The observed decrease in catalase activity during diabetes is the first detectable effect on the protective set of enzymes against oxygen toxicity. This may lead to perturbation in the antioxidative defence. In our study, we found significant decrease in the activity of catalyse in brain of diabetic rats which is attributed to the increased stress conditions and loss of micronutrients that prevents the normal functioning of the enzyme. On the contrary, combined zinc and diabetic rats showed a significant rise in catalase activity which might be due to the induction of zinc metallothionein, which are also involved in antioxidant defense system [30].

The activity of superoxide dismutase was also found to be decreased during diabetes. This might be due to the fact that there is excessive formation of free radicals during diabetes. These enzymes might be used up in scavenging these radicals, thus leading to their decreased activity during diabetes. Also zinc deficiency has been reported to be associated with diabetes which might lead to decrease in the activity of superoxide dismutase and thus causes further accumulation of free radicals. The balance between antioxidant enzymes, superoxide dismutase and catalase is important for cell function [31]. However, in the present study, the antioxidant balance in the brain has been altered during diabetes which may perturb the brain cell normal functioning.
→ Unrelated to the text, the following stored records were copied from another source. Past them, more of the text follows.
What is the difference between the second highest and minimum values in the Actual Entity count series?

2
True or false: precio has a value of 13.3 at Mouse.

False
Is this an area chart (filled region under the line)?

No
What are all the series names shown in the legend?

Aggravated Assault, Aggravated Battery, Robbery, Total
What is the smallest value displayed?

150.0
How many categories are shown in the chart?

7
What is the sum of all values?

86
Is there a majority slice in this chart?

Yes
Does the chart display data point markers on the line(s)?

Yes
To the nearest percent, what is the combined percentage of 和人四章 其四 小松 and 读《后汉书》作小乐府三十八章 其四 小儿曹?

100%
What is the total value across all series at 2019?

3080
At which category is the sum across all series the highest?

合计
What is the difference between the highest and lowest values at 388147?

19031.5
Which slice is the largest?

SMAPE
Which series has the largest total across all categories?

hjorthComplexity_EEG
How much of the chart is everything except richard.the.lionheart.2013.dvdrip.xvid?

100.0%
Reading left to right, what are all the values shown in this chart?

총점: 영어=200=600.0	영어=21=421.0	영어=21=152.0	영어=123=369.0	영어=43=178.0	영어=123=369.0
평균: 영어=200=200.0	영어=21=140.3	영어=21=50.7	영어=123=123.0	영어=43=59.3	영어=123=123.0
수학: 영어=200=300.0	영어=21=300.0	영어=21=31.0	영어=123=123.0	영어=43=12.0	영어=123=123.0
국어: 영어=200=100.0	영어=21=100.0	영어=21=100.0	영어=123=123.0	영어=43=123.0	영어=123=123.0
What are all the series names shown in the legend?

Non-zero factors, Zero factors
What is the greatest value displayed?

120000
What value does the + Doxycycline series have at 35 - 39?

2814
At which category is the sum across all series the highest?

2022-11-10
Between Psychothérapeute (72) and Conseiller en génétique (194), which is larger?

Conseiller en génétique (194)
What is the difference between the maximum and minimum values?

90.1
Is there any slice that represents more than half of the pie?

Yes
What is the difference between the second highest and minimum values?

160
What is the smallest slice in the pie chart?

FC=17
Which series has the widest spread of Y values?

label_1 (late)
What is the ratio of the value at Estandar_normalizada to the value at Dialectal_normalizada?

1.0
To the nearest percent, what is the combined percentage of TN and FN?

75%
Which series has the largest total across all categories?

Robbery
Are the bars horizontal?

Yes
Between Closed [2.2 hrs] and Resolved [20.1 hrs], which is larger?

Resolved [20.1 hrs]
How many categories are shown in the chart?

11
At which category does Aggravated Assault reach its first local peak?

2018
Both zinc treatment and combined zinc and diabetes group showed a decrease in the activity of enzymes which might be due to the fact that copper levels were the controlling factors rather than zinc concentration. Yang and Cherian have also demonstrated that STZ-induced lipid peroxidation can be improved with zinc without any changes in SOD activity [32]. It is possible that 8 weeks of study has caused an enormous increase in free radicals. Pigeolet et al. [33] has shown that SOD can also be inactivated by the products of their own reactions in the presence of high concentrations of H2O2 or hydroxyl radicals. Increase in the activity of glutathione reductase during diabetes represents an adaptive change against lipid peroxide toxicity [27].

In conclusion, data from the present study showed that zinc is not playing any protective role in diabetes in brain tissue and the observed changes due to zinc intake might be due to stimulation of the system which is affecting enzymes at the gene level by unexplained mechanism. Further studies are required to study such mechanism and to confirm the antioxidative role of zinc in brain.

This project was supported by the grant received from University Grants Commission, New Delhi, India.